60) Consider a fixed for fixed currency swap. The Dow Corporation is a U.S.-based multinational.
The Jones Corporation is a U.K.-based multinational. Dow wants to finance a £2 million
expansion in Great Britain. Jones wants to finance a $4 million expansion in the U.S. The spot
exchange rate is £1.00 = $2.00. Dow can borrow dollars at $10 percent and pounds sterling at 12
percent. Jones can borrow dollars at 9 percent and pounds sterling at 10 percent. Assuming that the
swap bank is willing to take on exchange rate risk, but the other counterparties are not, which of
the following swaps is mutually beneficial to each party and meets their financing needs?
A) Dow should borrow $4 million in dollars externally at $10 percent; pay £11¾ percent in pounds
to the swap bank on a notational principal of £2 million; receive $10 percent from the swap bank
on a notational principal of $4 million. Jones, borrows £2 million pounds externally at £10 percent;
pays $8¾ percent to the swap bank on a notational principal of $4 million and receives £10 percent
in pounds from the swap bank on a notational principal of £2 million.
B) Dow should borrow $4 million in dollars externally at $10 percent; pay £11½ percent in pounds
to the swap bank on a notational principal of £2 million; receive $10 percent from the swap bank
on a notational principal of $4 million.
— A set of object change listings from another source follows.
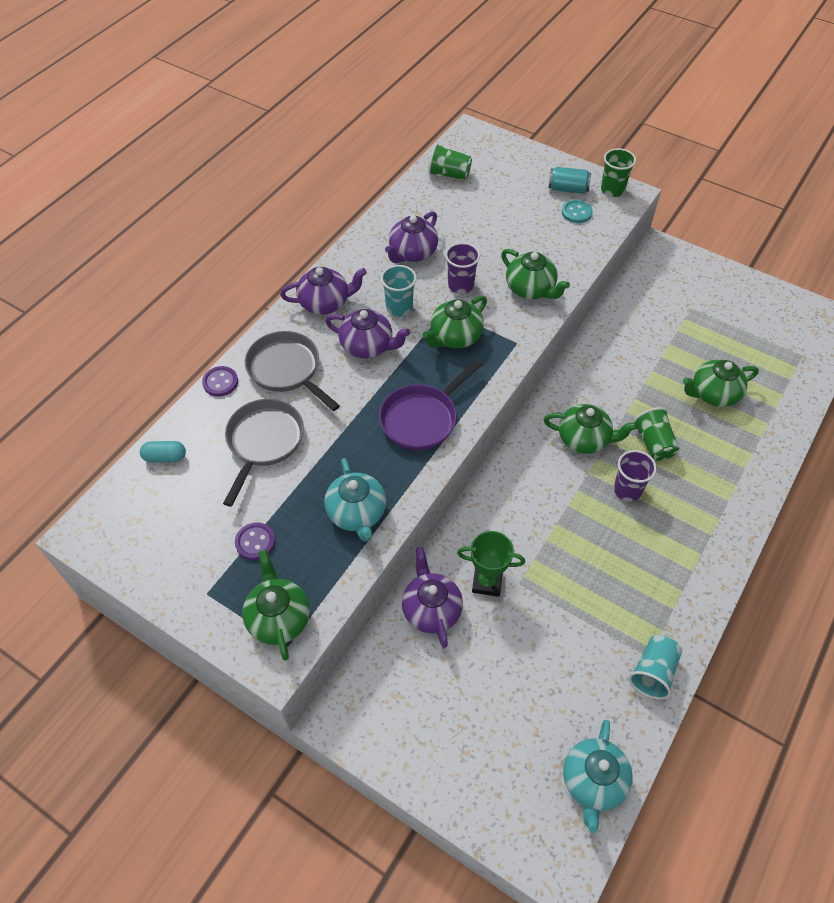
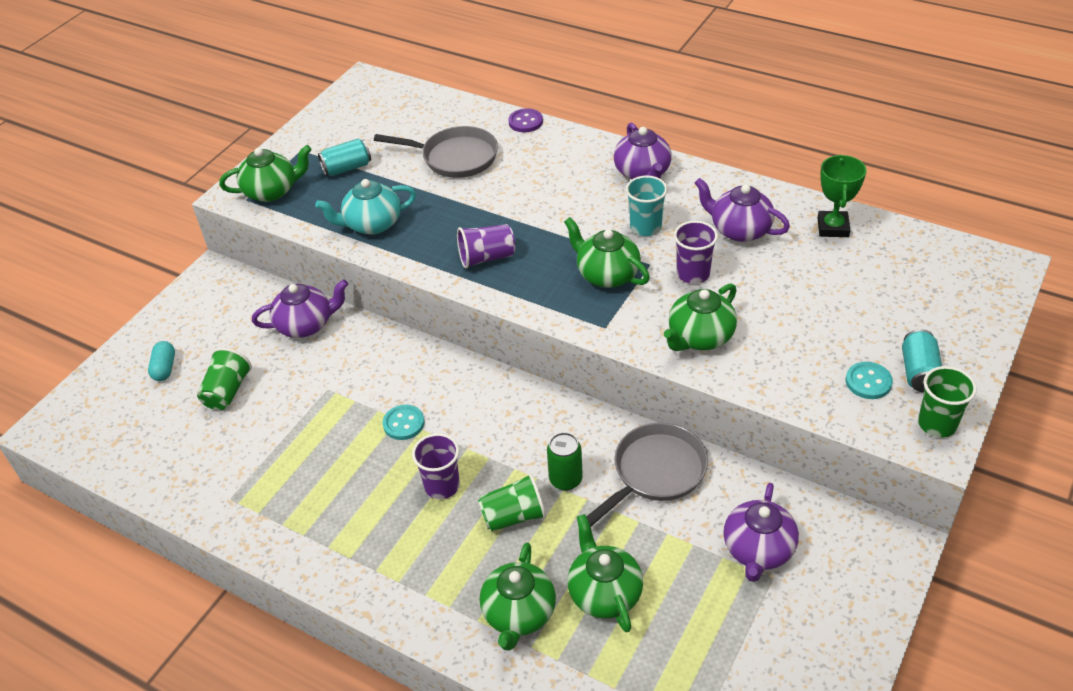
camera: 90 degrees right, 10 degrees down
(165, 457) = (438, 106): turquoise capsule -> turquoise capsule (164, 368)
(255, 542) = (347, 168): purple button -> turquoise can
(287, 370) = (545, 159): grey pan -> grey pan (655, 472)
(368, 346) = (584, 209): purple teapot -> purple teapot (758, 550)
(422, 418) = (486, 257): purple pan -> purple cup
(449, 174) = (903, 250): green cup -> green cup (227, 392)
(487, 582) = (331, 364): green trophy -> green trophy (833, 227)
(562, 519) = (403, 423): none -> turquoise button
(584, 439) = (516, 444): green teapot -> green teapot (519, 614)
(593, 781) = (115, 449): turquoise teapot -> none
(618, 409) = (565, 479): none -> green can
(653, 672) = (212, 501): turquoise cup -> none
Jones, borrows £2 million pounds externally at £10 percent;
pays $8½ percent to the swap bank on a notational principal of $4 million and receives £10 percent
in pounds from the swap bank on a notational principal of £2 million.
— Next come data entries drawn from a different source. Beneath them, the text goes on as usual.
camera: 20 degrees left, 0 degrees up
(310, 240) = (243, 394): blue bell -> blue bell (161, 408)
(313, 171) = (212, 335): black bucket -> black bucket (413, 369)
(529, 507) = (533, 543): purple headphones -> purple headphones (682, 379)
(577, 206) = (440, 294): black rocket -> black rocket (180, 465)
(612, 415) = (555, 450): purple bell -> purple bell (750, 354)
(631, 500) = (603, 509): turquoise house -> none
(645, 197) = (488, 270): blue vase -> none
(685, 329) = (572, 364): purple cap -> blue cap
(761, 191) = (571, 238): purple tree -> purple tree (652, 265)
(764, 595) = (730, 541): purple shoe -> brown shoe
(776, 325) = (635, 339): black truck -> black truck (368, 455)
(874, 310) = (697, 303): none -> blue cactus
C) Dow should borrow $4 million in dollars externally at $10 percent; pay £11 percent in pounds
to the swap bank on a notational principal of £2 million; receive $8 percent from the swap bank on
a notational principal of $4 million. Jones, borrows £2 million pounds externally at £10 percent;
pays $10 percent to the swap bank on a notational principal of $4 million and receives £11 percent
in pounds from the swap bank on a notational principal of £2 million.
D) There is no swap that is possible.
61) With regard to a swap bank acting as a dealer in swap transactions, interest rate risk refers to
A) the risk that arises from the situation in which the floating-rates of the two counterparties are
not pegged to the same index.
B) the risk that interest rates changing unfavorably before the swap bank can lay off to an opposing
counterparty on the other side of an interest rate swap entered into with the first counterparty.
C) the risk the swap bank faces from fluctuating exchange rates during the time it takes for the
bank to lay off a swap it undertakes with one counterparty with an opposing transaction.
D) the risk that a counterparty will default.